# ASSIGNED TASK:
Leave the pictures aside and copy all the data exactly.

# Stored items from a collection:

=== Begin Enclosure ===

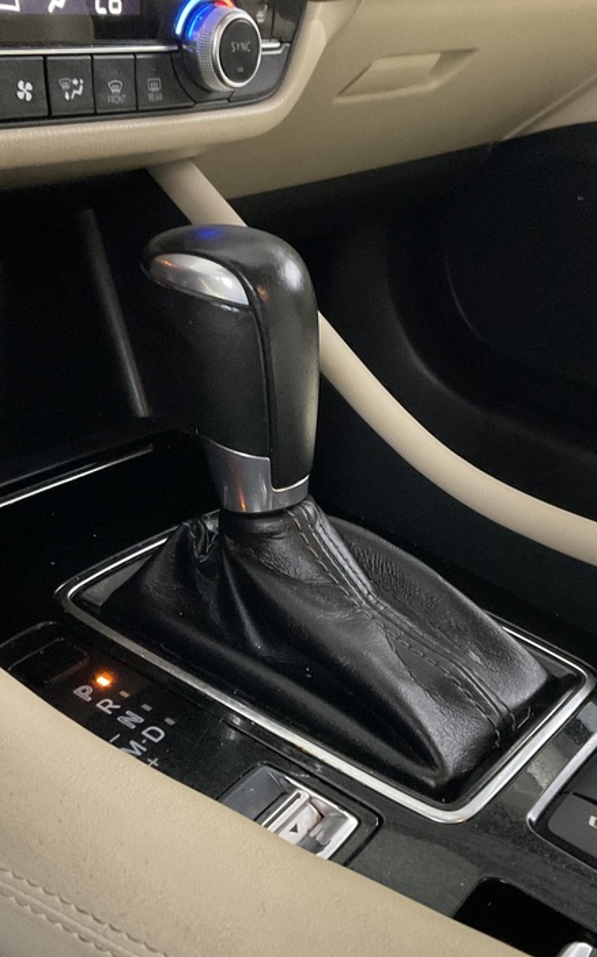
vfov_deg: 47.2
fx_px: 1094
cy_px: 468
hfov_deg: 30.4
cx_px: 366
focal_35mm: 42
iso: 500
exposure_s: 1/24
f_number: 1.8
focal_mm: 3
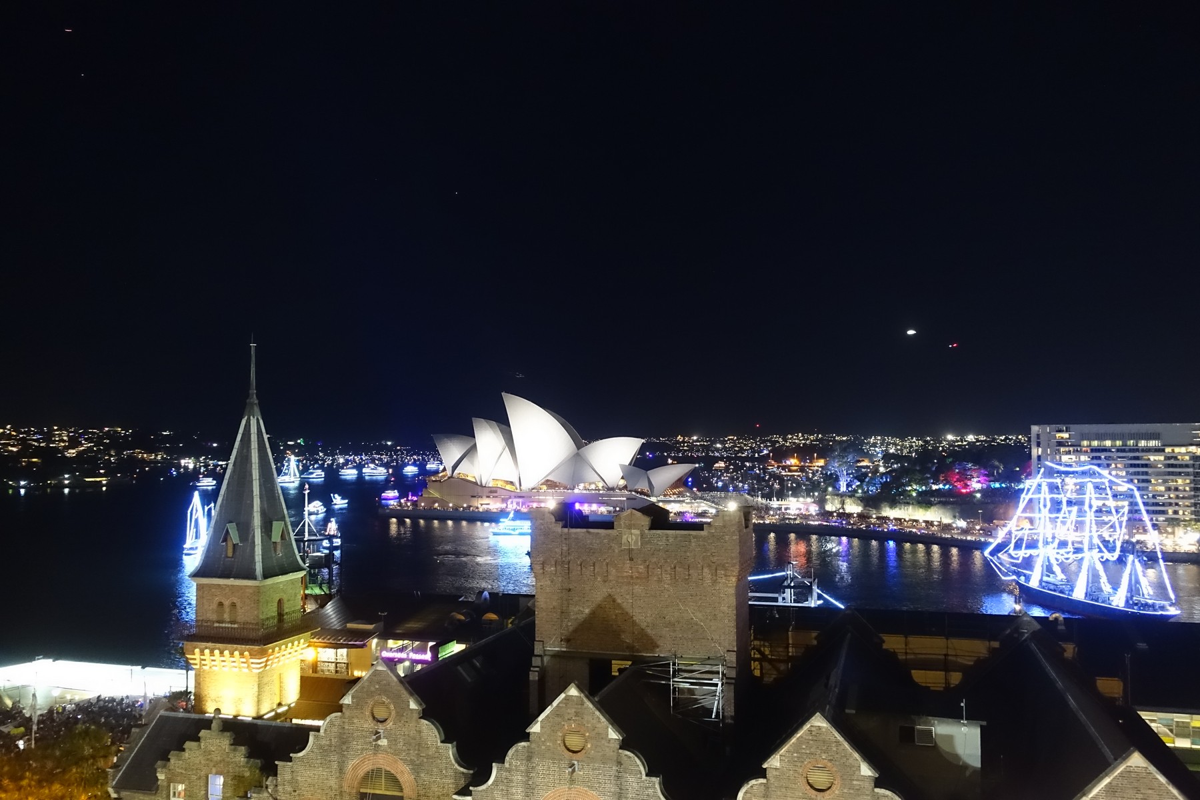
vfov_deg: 43.6
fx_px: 1000
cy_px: 400
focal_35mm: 30
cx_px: 600
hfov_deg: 61.9
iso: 3200
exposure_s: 1/6
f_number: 2.5
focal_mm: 11
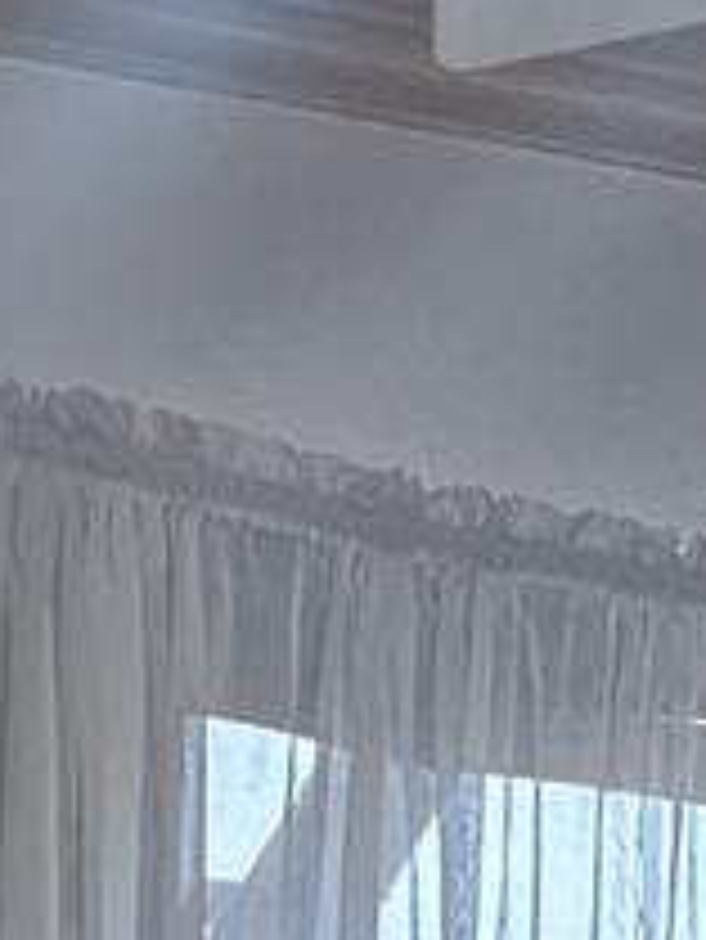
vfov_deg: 10.0
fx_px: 4781
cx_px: 2280
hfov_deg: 7.3
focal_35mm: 176
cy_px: 2177
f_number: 1.78
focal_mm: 6.76
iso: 125
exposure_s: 1/120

=== End Enclosure ===

# PROBLEM SOLUTION:
vfov_deg: 47.2
fx_px: 1094
cy_px: 468
hfov_deg: 30.4
cx_px: 366
focal_35mm: 42
iso: 500
exposure_s: 1/24
f_number: 1.8
focal_mm: 3
vfov_deg: 43.6
fx_px: 1000
cy_px: 400
focal_35mm: 30
cx_px: 600
hfov_deg: 61.9
iso: 3200
exposure_s: 1/6
f_number: 2.5
focal_mm: 11
vfov_deg: 10.0
fx_px: 4781
cx_px: 2280
hfov_deg: 7.3
focal_35mm: 176
cy_px: 2177
f_number: 1.78
focal_mm: 6.76
iso: 125
exposure_s: 1/120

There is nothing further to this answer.